Task goal =
Go on with the transcript about Cleopatra's death from the point where it stops.

Text section =
══════

15:04A lot of the writings that talk about her killing herself do suggest that it was poison in some form.
15:13The pinprick method is also quite interesting because Cleopatra is not the only figure in the classical world who is believed to have died by that method.
15:23Other ancient figures such as the famed military general Hannibal are said to have died by pricking themselves with poison.
15:35According to the closest literary source we have to the time of Cleopatra's death, she also died this way.
15:42But what circumstances could have led her to this?
15:48Author and classicist Anna Cargill Martin is an expert on the written evidence surrounding Cleopatra.
15:57So what do the sources tell us about her death?
15:59So Cleopatra's death is almost an early locked room mystery.
16:03Cleopatra has been captured by Octavian and she has decided that she has to kill herself
16:09because she knows that Octavian is going to take her back to Rome.
16:12He is going to parade her and humiliate her.
16:15She has decided she cannot let that happen.
16:17So she goes in to the mausoleum, she bathes, she dines.
16:21She sends away her guard and when the Romans return, the deed is done.
16:25But how?
16:26Well, because we know that it can't be a snake bite now.
16:30They can't find any evidence.
16:32Poison is perhaps the most invisible way to end your own life.
16:36And also there is a lot of evidence that Cleopatra would have known something about toxicology.
16:42In 44 BC, she had actually murdered her brother, husband and co-ruler using poison.
16:49And the Arabic texts actually say that she writes a treatise herself on toxicology.
16:55It's fascinating that she's written a treatise.
16:57So she really knows this stuff.
16:59So if we're thinking about poisons, what sort of poisons were around at the time?

══════

Records supplied =

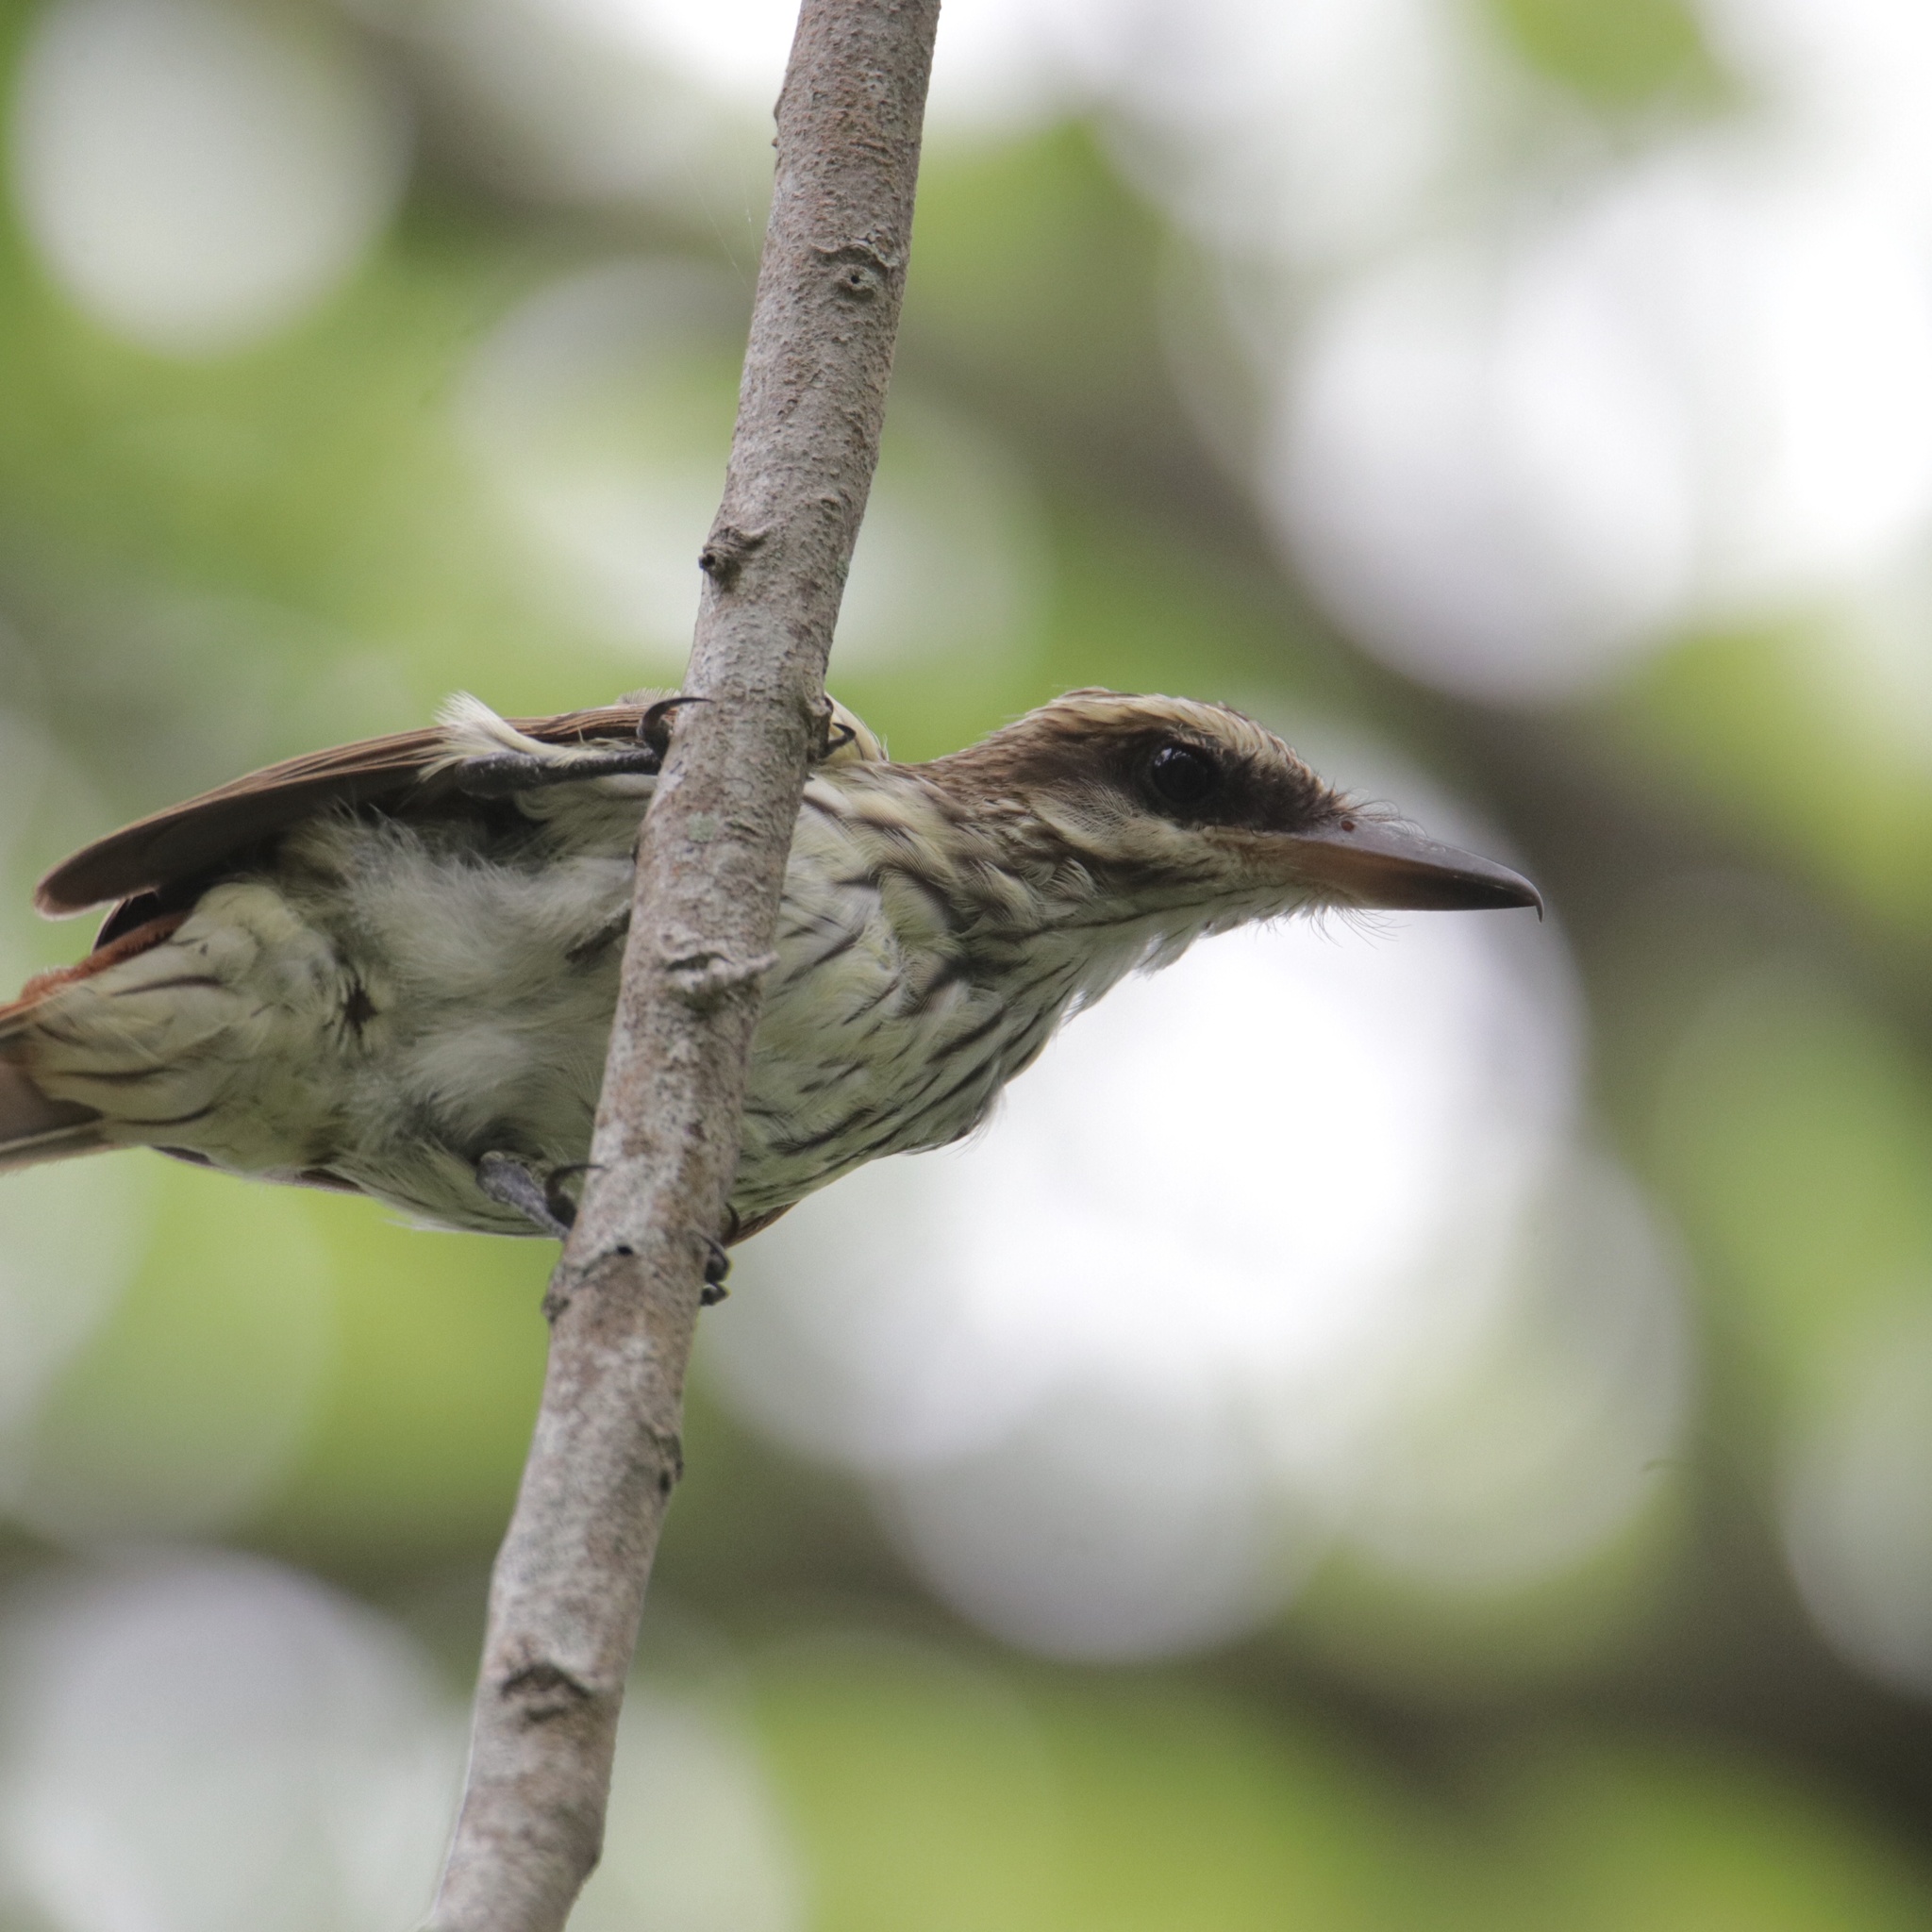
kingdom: Animalia
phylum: Chordata
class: Aves
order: Passeriformes
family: Tyrannidae
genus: Myiodynastes
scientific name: Myiodynastes maculatus
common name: Streaked flycatcher
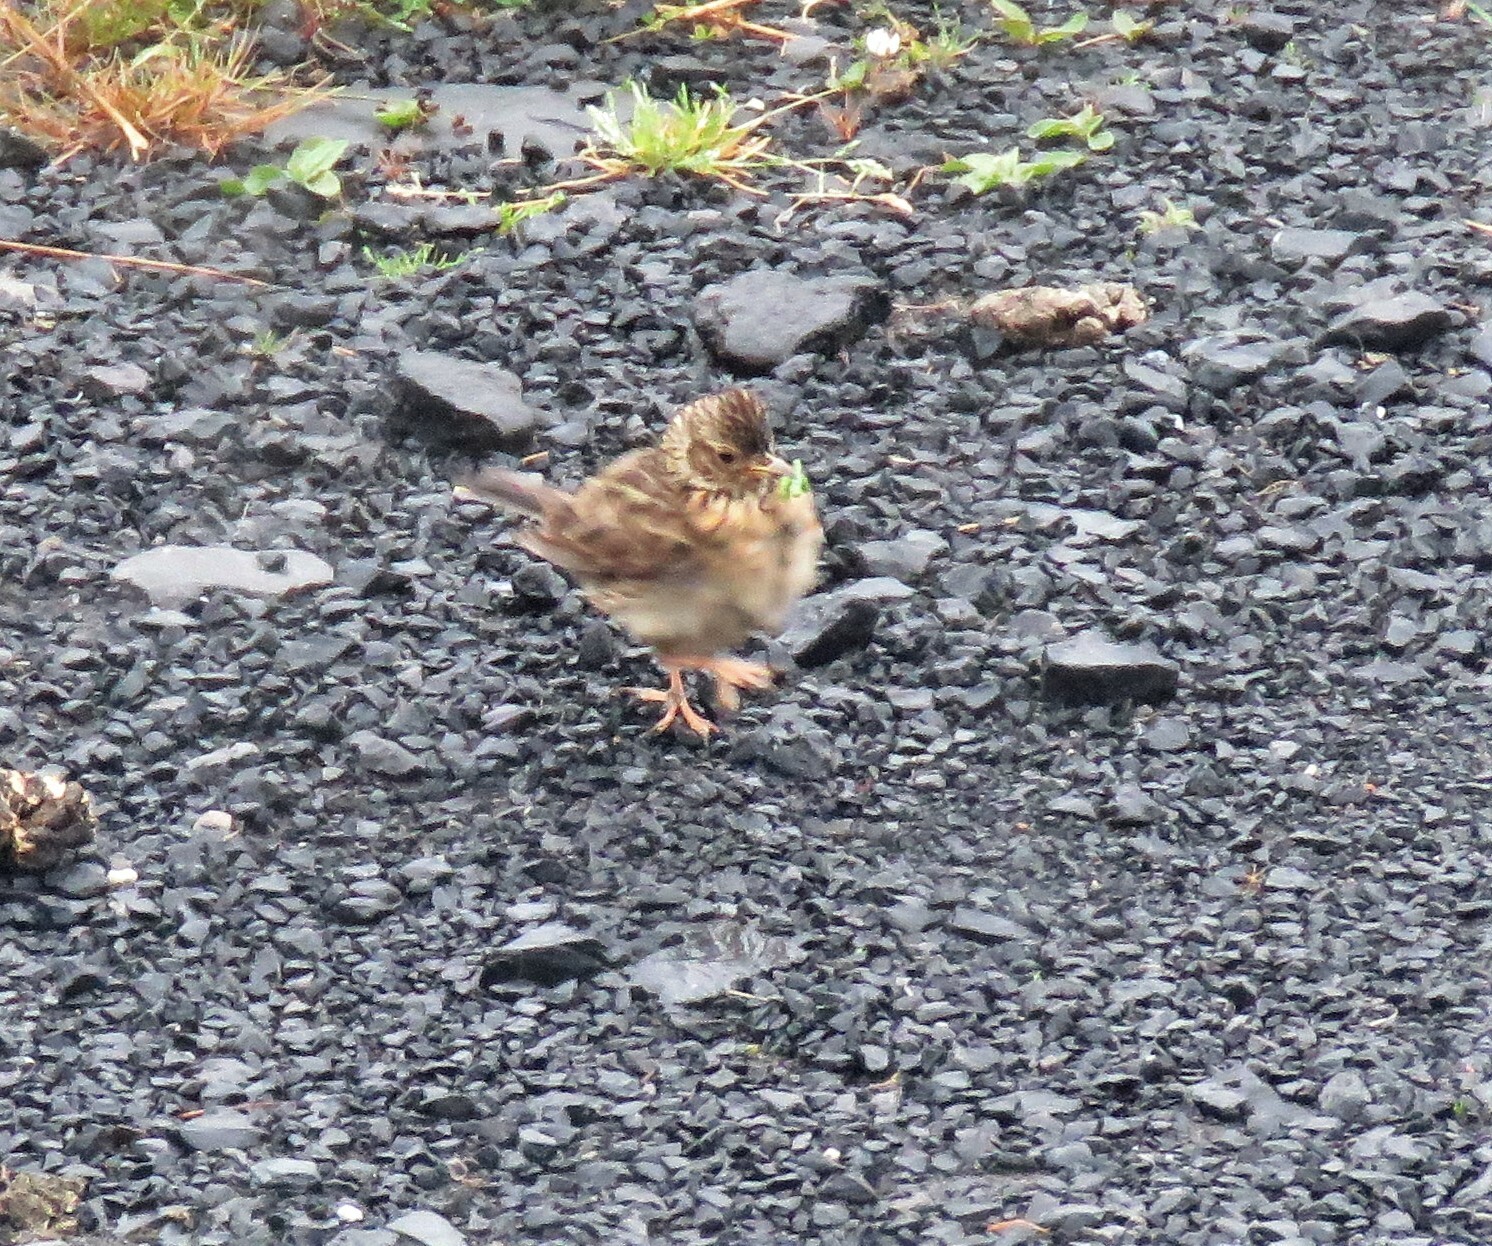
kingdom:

══════

Exercise result =
17:03So some of the most effective poisons in the ancient world are things like hemlock,
17:07hellebores, wolfsbane, these kind of natural poisons.
17:11Every part of these plants is toxic to humans.
17:16In Cleopatra's time, the poison was likely prepared by grinding up stems, seeds and leaves into a powder or juice,
17:24which then could be consumed with wine or water.
17:31Using a digital 3D body to expose layers of muscle beneath the skin.
17:37Forensic pathologist Dr Shepherd can reveal more about how these botanical poisons may have affected her.
17:45If Cleopatra chose poison, hemlock is a likely candidate.
17:49It's a highly poisonous plant in the carrot family.
17:53The Greeks famously used it for executions.
17:57Hemlock acts by causing muscle paralysis.
18:01Arms and legs, they can't be moved.
18:04But what's crucial is the muscles that control respiration.
18:08The first one is the muscle called the diaphragm that sits below the chest on the top of the abdomen
18:17and it rises and lowers and it draws air through the lungs into the chest.
18:23The other set of muscles are called the intercostal muscles because they sit between the ribs.
18:29These are little sheets of muscles that simply contract and pull the ribs up and out.
18:35So when hemlock has its effect and those muscles cease to work, respiration gets less and less
18:43and the person very slowly asphyxiates.
18:48It's an awful, stressful, distressing way to die.
18:54Just 150 milligrams of hemlock, about the amount found in six to eight leaves, can be enough to kill.
19:09The written evidence implies that pinpricks discovered on Cleopatra's body
19:13may have been caused by her administering to herself the fatal dose.
19:19But what do they tell us about how she did it?
19:23A lot of the theories centre on her hairpin.
19:26We actually have an example of the kind of hairpin that she would have been using here.
19:32This is a Roman hairpin?
19:34This is an original Roman hairpin.
19:36It's a very classic type and it was the sort of thing that women like Cleopatra would have used.
19:40But how do you convey poison in something that's more?
19:44The first theory that emerges perhaps about a hundred years after Cleopatra's death comes down to us from Plutarch
19:51and he claims that Cleopatra had sort of hollowed out this section at the top of the hairpin and had put the poison in that.
19:59And the second theory comes from Dio who's writing a couple of hundred years after that.
20:05And he says that Cleopatra had somehow managed to make up this poison that was completely harmless unless it came into contact with the blood.
20:13She had coated the end part of the hairpin with this poison, used the hairpin to prick her skin, get to her blood and inject the poison that way.
20:22You're talking about a very small amount of poison and it's not just her, it's also her two serving maids who are dying as well.
20:29So I think that is a problem with the hairpin theory.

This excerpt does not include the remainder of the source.